-- REQUEST --
Take the lines below from the first through the one that contains "5. Luiz Henrique Yuji Oda (RA247255)" and copy them exactly.

Stored data
□ □ □ □ □

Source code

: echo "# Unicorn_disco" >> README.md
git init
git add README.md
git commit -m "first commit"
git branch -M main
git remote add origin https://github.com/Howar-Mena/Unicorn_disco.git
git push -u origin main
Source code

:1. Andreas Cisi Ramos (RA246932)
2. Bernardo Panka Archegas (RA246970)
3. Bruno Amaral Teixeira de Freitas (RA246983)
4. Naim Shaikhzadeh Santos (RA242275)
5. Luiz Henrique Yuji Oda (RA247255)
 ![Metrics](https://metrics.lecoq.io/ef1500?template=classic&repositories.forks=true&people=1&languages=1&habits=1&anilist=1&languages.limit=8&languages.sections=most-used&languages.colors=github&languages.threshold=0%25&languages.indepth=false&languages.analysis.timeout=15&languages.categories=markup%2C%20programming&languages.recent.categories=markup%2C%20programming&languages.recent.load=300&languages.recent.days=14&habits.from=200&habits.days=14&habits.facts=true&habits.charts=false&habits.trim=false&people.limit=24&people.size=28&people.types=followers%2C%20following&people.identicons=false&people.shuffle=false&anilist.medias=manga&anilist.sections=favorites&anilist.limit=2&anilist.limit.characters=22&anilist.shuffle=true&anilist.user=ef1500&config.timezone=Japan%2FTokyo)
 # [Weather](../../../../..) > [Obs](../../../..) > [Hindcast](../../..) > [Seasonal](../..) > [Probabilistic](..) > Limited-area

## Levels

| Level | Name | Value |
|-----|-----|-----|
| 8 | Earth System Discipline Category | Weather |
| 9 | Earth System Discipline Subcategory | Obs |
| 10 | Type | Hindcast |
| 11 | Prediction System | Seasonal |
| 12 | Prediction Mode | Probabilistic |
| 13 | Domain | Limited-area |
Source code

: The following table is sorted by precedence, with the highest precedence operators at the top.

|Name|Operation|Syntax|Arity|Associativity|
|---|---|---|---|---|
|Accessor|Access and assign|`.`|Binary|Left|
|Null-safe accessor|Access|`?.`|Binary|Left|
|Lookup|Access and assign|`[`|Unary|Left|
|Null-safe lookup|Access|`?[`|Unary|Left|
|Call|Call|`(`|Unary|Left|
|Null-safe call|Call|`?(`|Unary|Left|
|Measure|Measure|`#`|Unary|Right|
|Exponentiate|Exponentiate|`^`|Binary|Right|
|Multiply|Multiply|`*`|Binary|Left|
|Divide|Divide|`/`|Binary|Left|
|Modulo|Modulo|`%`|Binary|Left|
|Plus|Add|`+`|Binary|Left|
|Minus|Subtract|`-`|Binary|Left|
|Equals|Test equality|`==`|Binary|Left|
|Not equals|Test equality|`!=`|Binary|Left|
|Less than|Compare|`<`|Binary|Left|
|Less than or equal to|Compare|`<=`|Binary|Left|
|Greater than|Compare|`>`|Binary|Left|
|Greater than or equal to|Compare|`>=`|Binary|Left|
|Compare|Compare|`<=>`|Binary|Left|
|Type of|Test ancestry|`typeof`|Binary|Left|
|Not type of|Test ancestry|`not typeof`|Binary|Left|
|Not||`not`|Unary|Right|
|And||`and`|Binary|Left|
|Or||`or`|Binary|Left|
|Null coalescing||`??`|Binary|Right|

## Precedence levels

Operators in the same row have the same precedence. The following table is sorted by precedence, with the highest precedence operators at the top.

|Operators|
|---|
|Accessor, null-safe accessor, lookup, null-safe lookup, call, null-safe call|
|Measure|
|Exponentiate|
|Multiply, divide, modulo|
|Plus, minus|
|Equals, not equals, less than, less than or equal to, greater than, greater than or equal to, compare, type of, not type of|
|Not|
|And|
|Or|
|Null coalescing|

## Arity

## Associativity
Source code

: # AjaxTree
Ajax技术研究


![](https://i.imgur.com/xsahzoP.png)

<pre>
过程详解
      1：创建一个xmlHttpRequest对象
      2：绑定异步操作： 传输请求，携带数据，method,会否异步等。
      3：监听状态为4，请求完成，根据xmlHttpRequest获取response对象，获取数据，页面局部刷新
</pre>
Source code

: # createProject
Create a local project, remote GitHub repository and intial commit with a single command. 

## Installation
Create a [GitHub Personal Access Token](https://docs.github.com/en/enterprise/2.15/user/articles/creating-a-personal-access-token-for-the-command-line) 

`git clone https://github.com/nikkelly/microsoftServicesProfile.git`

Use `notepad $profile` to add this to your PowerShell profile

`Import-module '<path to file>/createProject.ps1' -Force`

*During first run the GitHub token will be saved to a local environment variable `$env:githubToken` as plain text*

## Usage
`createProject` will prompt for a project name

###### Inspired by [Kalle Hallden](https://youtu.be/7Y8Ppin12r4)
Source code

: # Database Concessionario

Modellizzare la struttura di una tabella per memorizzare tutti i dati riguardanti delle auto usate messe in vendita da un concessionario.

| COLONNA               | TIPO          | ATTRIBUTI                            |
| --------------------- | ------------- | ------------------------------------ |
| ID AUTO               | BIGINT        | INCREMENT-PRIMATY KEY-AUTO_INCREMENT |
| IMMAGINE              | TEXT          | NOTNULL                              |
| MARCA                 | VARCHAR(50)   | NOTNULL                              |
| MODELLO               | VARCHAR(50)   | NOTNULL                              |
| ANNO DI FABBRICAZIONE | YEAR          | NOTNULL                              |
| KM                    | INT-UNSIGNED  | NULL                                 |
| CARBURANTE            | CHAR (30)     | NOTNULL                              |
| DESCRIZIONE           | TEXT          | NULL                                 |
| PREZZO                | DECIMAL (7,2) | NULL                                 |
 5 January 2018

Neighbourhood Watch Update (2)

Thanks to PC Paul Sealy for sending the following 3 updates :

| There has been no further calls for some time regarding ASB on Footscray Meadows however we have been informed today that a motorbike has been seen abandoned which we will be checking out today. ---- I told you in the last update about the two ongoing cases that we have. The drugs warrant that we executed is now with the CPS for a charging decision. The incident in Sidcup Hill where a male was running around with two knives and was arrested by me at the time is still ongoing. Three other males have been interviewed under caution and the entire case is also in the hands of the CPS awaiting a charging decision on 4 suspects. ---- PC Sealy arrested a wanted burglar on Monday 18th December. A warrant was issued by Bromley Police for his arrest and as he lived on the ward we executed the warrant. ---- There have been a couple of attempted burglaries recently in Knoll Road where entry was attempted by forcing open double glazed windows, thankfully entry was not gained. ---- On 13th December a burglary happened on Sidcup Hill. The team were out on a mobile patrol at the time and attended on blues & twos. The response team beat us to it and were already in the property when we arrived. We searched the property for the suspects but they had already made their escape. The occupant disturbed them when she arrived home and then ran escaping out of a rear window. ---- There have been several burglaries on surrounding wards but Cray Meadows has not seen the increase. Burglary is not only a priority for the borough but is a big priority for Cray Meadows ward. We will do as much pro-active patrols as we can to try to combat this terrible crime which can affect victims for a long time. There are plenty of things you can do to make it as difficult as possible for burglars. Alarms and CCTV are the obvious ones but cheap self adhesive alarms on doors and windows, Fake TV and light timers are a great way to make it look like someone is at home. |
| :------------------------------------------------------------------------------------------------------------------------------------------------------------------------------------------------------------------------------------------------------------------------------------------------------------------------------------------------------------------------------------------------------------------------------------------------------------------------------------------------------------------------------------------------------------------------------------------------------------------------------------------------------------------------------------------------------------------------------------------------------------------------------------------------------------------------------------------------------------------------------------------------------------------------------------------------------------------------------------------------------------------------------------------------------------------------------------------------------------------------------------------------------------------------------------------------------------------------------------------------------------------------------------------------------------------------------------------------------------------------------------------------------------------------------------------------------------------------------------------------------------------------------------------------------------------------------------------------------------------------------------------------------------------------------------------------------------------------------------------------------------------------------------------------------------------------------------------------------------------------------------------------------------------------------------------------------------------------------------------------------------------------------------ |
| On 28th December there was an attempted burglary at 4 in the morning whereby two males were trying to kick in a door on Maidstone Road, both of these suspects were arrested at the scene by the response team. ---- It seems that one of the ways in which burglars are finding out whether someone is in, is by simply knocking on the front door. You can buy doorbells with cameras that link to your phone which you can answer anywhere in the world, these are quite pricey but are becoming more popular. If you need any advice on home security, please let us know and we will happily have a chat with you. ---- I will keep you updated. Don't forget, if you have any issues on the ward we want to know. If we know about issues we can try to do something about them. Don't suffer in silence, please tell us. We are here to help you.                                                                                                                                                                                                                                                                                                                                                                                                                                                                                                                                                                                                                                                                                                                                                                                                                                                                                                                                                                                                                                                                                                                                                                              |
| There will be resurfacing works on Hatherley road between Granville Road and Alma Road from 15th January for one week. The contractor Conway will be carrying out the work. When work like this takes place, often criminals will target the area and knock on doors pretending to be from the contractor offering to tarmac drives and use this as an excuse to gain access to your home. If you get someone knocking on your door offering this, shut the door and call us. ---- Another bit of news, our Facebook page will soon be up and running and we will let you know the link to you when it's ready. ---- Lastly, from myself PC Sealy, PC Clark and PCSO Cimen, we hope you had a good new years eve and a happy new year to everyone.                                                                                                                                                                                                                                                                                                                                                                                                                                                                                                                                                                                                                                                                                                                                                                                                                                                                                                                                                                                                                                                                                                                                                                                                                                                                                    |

□ □ □ □ □

-- ANSWER SPACE --
Source code

: echo "# Unicorn_disco" >> README.md
git init
git add README.md
git commit -m "first commit"
git branch -M main
git remote add origin https://github.com/Howar-Mena/Unicorn_disco.git
git push -u origin main
Source code

:1. Andreas Cisi Ramos (RA246932)
2. Bernardo Panka Archegas (RA246970)
3. Bruno Amaral Teixeira de Freitas (RA246983)
4. Naim Shaikhzadeh Santos (RA242275)
5. Luiz Henrique Yuji Oda (RA247255)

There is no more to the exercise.